Write out a word-for-word repetition of the lines that come before the line containing "People and governments" in the listing below, along with that line itself, omitting pictures.

⟨

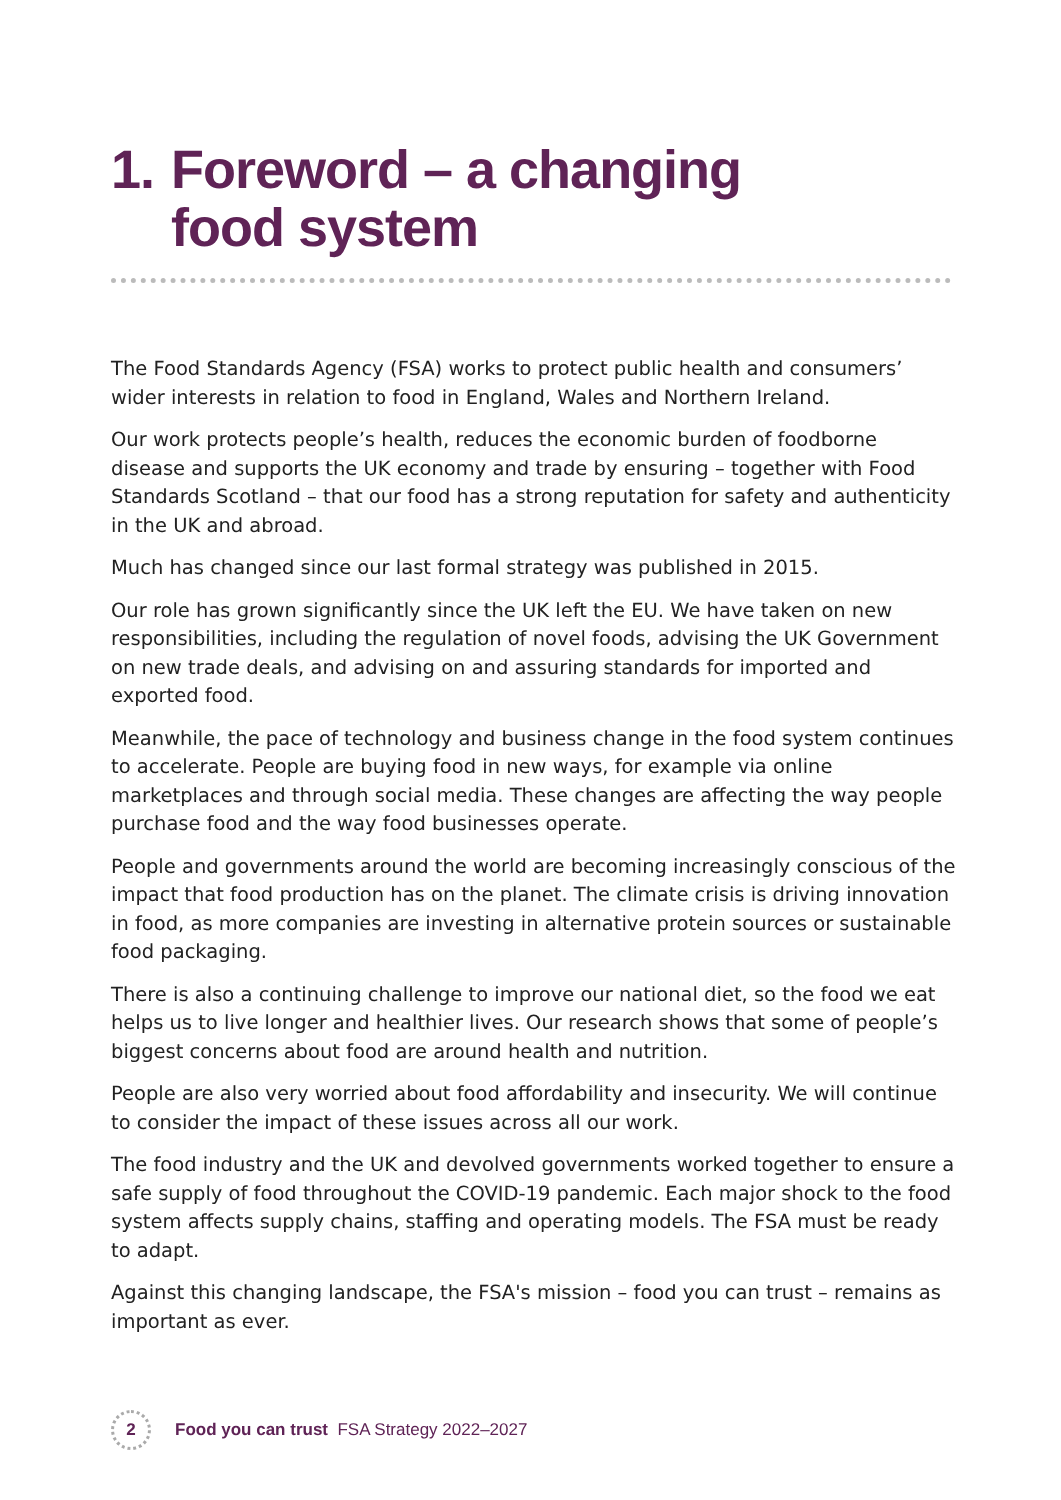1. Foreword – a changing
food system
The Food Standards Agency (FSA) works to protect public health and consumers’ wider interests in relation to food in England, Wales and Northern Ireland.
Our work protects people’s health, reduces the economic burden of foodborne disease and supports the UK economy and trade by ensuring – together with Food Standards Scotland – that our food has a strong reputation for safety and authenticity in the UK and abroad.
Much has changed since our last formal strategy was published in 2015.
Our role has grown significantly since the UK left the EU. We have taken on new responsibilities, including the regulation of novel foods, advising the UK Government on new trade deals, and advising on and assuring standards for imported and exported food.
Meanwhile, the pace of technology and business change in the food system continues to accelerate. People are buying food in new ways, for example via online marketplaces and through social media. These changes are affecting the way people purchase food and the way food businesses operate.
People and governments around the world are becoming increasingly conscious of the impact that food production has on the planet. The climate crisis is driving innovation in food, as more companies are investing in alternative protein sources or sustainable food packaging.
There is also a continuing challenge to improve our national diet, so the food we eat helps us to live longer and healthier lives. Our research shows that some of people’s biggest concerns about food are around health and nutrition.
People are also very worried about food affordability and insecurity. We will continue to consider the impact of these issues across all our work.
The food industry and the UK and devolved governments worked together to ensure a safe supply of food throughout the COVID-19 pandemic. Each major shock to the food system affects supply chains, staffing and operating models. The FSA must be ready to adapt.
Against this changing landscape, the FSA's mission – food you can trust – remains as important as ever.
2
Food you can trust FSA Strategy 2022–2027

⟩

Worked solution:
1. Foreword – a changing
food system
The Food Standards Agency (FSA) works to protect public health and consumers’ wider interests in relation to food in England, Wales and Northern Ireland.
Our work protects people’s health, reduces the economic burden of foodborne disease and supports the UK economy and trade by ensuring – together with Food Standards Scotland – that our food has a strong reputation for safety and authenticity in the UK and abroad.
Much has changed since our last formal strategy was published in 2015.
Our role has grown significantly since the UK left the EU. We have taken on new responsibilities, including the regulation of novel foods, advising the UK Government on new trade deals, and advising on and assuring standards for imported and exported food.
Meanwhile, the pace of technology and business change in the food system continues to accelerate. People are buying food in new ways, for example via online marketplaces and through social media. These changes are affecting the way people purchase food and the way food businesses operate.
People and governments around the world are becoming increasingly conscious of the impact that food production has on the planet. The climate crisis is driving innovation in food, as more companies are investing in alternative protein sources or sustainable food packaging.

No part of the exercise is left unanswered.